Most Triassic pterosaurs are small in stature. Caelestiventus, however, is one of the largest; if not the largest, known Triassic pterosaurs, with a wingspan of at least 1.5 meters (4.9 ft) and a skull 17.8 cm (7.0 in) long (based on a complete mandible). These measurements are based on the only known specimen, which had not yet reached full maturity at the time of its death; a full-grown Caelestiventus would have been even larger.[5][6]

Unlike most Triassic pterosaur fossils which are often severely crushed, the bones of Caelestiventus are three-dimensional and relatively intact. This preservation provides insights into the delicate structures of skull bones, including pneumatic features such as foramina/fossae and internal chambers.  Caelestiventus is known from a single individual (BYU 20707, in the Museum of Paleontology at Brigham Young University) that preserves much of the skull (skull cap, sides of the face, and a complete lower jaw (mandible) along with a single non-skull bone – the last finger bone at the end of the elongated fourth finger (manual digit IV 4) that supported the tip of the wing.[7][8][9]

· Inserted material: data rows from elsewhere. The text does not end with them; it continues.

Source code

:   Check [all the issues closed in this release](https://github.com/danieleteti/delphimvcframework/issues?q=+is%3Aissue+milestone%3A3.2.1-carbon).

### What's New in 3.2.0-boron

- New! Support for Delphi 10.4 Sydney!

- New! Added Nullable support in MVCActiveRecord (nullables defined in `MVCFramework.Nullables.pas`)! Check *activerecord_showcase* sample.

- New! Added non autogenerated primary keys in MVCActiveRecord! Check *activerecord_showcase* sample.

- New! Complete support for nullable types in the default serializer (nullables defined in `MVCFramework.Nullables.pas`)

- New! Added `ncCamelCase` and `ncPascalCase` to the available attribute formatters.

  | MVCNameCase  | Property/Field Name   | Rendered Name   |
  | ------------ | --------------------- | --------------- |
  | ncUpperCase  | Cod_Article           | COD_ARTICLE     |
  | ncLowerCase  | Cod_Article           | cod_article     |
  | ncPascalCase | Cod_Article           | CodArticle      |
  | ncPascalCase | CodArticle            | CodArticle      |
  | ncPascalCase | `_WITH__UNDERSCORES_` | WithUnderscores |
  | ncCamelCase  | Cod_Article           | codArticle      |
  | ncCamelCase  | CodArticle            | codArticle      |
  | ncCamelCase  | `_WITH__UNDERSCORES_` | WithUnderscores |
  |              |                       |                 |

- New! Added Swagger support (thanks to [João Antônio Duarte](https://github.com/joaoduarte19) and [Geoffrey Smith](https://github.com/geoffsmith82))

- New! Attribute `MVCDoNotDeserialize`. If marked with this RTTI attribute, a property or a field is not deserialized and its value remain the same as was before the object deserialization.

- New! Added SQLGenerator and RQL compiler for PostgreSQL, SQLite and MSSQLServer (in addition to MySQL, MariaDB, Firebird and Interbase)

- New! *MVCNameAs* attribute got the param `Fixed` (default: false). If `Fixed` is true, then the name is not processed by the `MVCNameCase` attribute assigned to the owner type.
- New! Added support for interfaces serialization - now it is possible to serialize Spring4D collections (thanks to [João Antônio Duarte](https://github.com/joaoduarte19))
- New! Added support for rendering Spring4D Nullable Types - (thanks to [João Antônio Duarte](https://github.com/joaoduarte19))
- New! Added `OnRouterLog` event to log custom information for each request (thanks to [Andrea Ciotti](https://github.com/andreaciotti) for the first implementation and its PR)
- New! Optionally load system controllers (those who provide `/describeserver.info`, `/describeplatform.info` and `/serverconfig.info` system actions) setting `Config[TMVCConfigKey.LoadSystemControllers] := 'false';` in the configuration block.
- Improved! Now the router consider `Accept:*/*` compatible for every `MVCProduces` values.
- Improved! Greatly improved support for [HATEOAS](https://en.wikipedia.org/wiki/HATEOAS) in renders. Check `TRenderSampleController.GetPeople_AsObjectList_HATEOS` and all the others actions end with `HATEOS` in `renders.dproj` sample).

The skull is well known. The laterally narrow and vertically deep skull is similar to that of Dimorphodon, with an enormous external naris (nostril) being the largest skull opening, and a large antorbital fenestra. Unlike most pterosaurs, the margin of the antorbital fenestra bears a remnant of an antorbital fossa.  The skull roof has a median ridge as well as large ridges along the medial borders of the upper temporal fenestra that mark attachments for the muscle that closed the mandible. A prominent hood at the back of the skull, the nuchal crest, marks the attachment of large neck muscles. Sizable pneumatic openings on the skull top lead into small pneumatic chambers in the skull roof.[10][11]

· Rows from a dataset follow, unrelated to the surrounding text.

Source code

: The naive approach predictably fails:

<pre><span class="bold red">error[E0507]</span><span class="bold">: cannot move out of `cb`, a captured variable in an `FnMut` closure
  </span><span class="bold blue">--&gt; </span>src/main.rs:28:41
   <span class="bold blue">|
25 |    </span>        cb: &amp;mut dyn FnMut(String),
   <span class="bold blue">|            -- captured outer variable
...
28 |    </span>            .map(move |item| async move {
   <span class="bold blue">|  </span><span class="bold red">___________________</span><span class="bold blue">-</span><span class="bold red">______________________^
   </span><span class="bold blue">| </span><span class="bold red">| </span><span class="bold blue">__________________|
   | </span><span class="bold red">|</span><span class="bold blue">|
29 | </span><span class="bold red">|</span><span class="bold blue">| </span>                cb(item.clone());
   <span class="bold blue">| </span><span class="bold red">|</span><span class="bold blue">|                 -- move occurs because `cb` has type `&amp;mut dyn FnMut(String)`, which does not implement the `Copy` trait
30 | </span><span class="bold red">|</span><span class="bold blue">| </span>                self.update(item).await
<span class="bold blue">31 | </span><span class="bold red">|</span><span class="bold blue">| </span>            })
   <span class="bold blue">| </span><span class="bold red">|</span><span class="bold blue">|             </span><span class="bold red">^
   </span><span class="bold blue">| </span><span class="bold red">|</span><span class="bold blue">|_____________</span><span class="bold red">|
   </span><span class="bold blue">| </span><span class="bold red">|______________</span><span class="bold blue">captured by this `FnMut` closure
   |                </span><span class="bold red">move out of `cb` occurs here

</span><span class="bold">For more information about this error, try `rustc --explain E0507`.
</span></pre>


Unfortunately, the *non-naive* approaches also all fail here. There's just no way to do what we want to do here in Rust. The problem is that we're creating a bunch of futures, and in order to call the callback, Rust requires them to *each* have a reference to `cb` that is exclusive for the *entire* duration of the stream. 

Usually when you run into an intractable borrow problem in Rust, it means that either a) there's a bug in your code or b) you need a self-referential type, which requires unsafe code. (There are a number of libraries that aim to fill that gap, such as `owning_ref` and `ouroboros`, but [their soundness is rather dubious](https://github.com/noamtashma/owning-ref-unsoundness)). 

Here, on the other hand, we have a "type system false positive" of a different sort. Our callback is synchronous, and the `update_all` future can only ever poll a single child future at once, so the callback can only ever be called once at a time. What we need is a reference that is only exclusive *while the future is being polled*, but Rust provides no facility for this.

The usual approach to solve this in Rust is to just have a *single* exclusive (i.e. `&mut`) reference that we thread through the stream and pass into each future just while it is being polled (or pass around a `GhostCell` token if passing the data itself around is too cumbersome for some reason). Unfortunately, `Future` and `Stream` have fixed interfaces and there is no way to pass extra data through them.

The uncrushed skull cap permitted the first endocranial reconstruction in a Triassic pterosaur and shows the brain had large cerebral lobes, from which the optic lobes bulge, and small olfactory lobes.  The lower portion of the front of the mandible has a keel. There are large pneumatic openings in the posterior mandible and the whole of the mandible is hollow and was likely air-filled (pneumatic). Caelestiventus is a heterodont, with three different tooth shapes - long fang-like spikes, large "leaf-shaped" blades, and tiny blades.[12]

There are two long, spike-shaped teeth near the front of each side of the lower jaws that were likely opposed by similar teeth at the tip of the skull snout (premaxilla). In the lower jaws, behind the fangs, there is a tooth gap (diastema) which is followed by 38 tiny teeth on each side of the lower jaw (mandibular ramus). Each upper jaw bone (maxilla) is armed with twelve large, blade-like, triangular teeth. Both sides of the maxillary teeth are strengthened by a central ridge and these teeth terminate in two tips (bicuspid).[13]